Standardized outcome measures were administered by blinded assessors. All participants underwent a clinical assessment of lower-limb function and walking ability using Fugl-Meyer Assessment - lower extremity (LEFM), the Berg Balance Scale (BBS), the Wisconsin Gait Scale(WGS), and the Timed Up and Go Test (TUGT). The Fugl-Meyer Assessment - lower extremity (LEFM) was used to assess the PwS’ lower-extremity motor function, which had a total of 34 points, with higher scores indicating better function36. The Berg balance scale (BBS) was used to assess the balance function of the patients. The BBS scale consists of 14 entries, with 4 points for each entry and a total score of 0–56 points, with a higher total score indicating a better balance function37. The “Timed up and Go Test” (TUGT) is a rapid quantitative assessment of functional walking ability that measures the time required for a patient to stand up from a standard armchair, walk a distance of 3 m, turn around, walk back, and sit down again. The participants can practice once or twice before the test to familiarize with the entire testing process.
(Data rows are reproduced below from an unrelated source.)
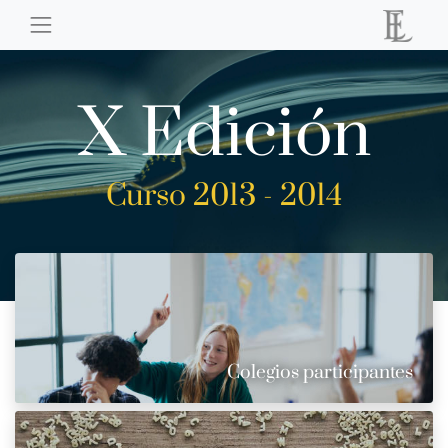
X Edición
Curso 2013 - 2014
Colegios participantes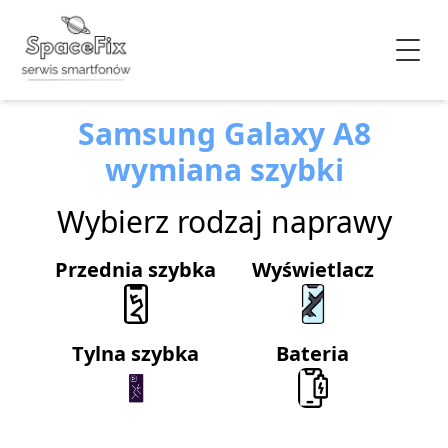
Samsung Galaxy A8
wymiana szybki
Wybierz rodzaj naprawy
Przednia szybka
Wyświetlacz
Tylna szybka
Bateria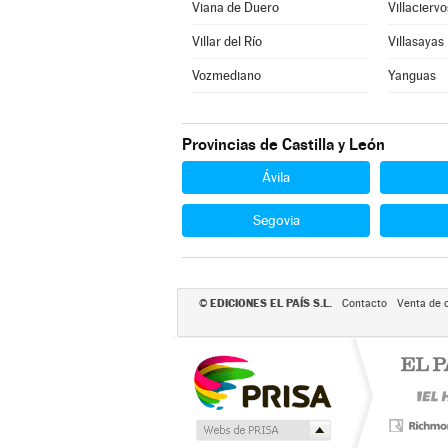
Viana de Duero
Villaciervo
Villar del Río
Villasayas
Vozmediano
Yanguas
Provincias de Castilla y León
Ávila
Segovia
EDICIONES EL PAÍS S.L.
©
Contacto
Venta de 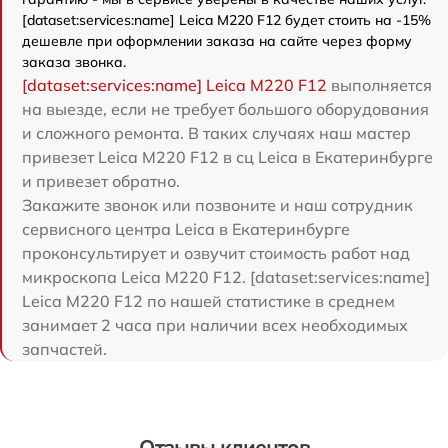
[dataset:services:name] Leica M220 F12 будет стоить на -15%
дешевле при оформлении заказа на сайте через форму
заказа звонка.
[dataset:services:name] Leica M220 F12
выполняется
на выезде, если не требует большого оборудования
и сложного ремонта. В таких случаях наш мастер
привезет Leica M220 F12 в сц Leica в Екатеринбурге
и привезет обратно.
Закажите звонок или позвоните и наш сотрудник
сервисного центра Leica в Екатеринбурге
проконсультирует и озвучит стоимость работ над
микроскопа Leica M220 F12. [dataset:services:name]
Leica M220 F12 по нашей статистике в среднем
занимает 2 часа при наличии всех необходимых
запчастей.
Отзывы клиентов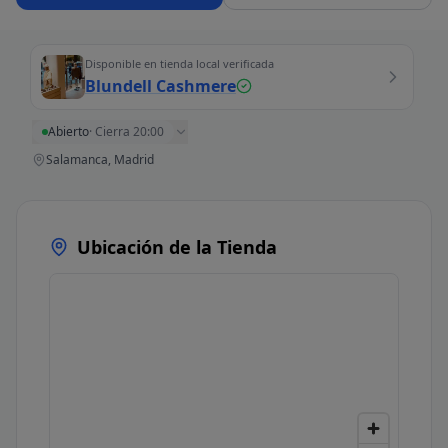
Disponible en tienda local verificada
Blundell Cashmere
Abierto
·
Cierra 20:00
Salamanca, Madrid
Ubicación de la Tienda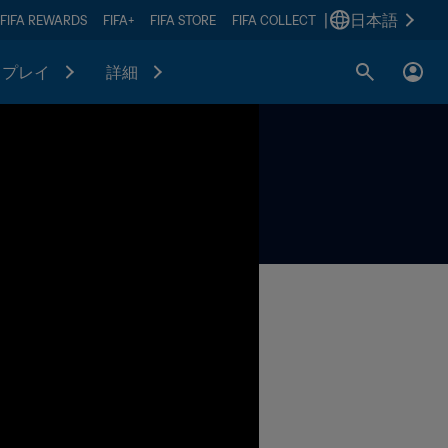
|
日本語
FIFA REWARDS
FIFA+
FIFA STORE
FIFA COLLECT
プレイ
詳細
A testing time of less than 10 min indicates walking ease (standard); the longer the time, the worse the walking function23. The Wisconsin Gait Scale (WGS) was used to assess the gait performance of PwS. It has a total score of 42, with higher scores indicating poorer gait performance and more significant gait deviation38.

Statistical analysis

All statistical analyses were conducted using IBM SPSS Statistics (Version 26.0) with α-level set at 0.05 for significance determinations. Between group comparisons of baseline characteristics including gender, type of stroke and lesion side were analyzed using Pearson’s chi-square test. Time to stroke and age violating normality assumptions were analyzed using Mann-Whitney U test. Temporal effects of gait parameters and clinical scales across four assessment points (baseline, 2-week, 4-week, 8-week) were examined using 2 × 4 mixed-design ANOVA: Between-subjects factor: intervention group (SBTT vs. TBTT) and Within-subject factor: Time. Mauchly’s test of sphericity was used to test covariance matrix sphericity. If the spherical assumption was not satisfied, the Greenhouse-Geisser method was used to adjust the degree of freedom to reduce the probability of a type I error. Significant interactions underwent post hoc pairwise comparisons with Bonferroni multiplicity correction. Bivariate relationships between clinical scale improvements (e.g. ΔLEFM, ΔBBS) and gait parameter changes (e.g. ΔSL, ΔSA, ΔTA) were quantified through Pearson correlation coefficients (r).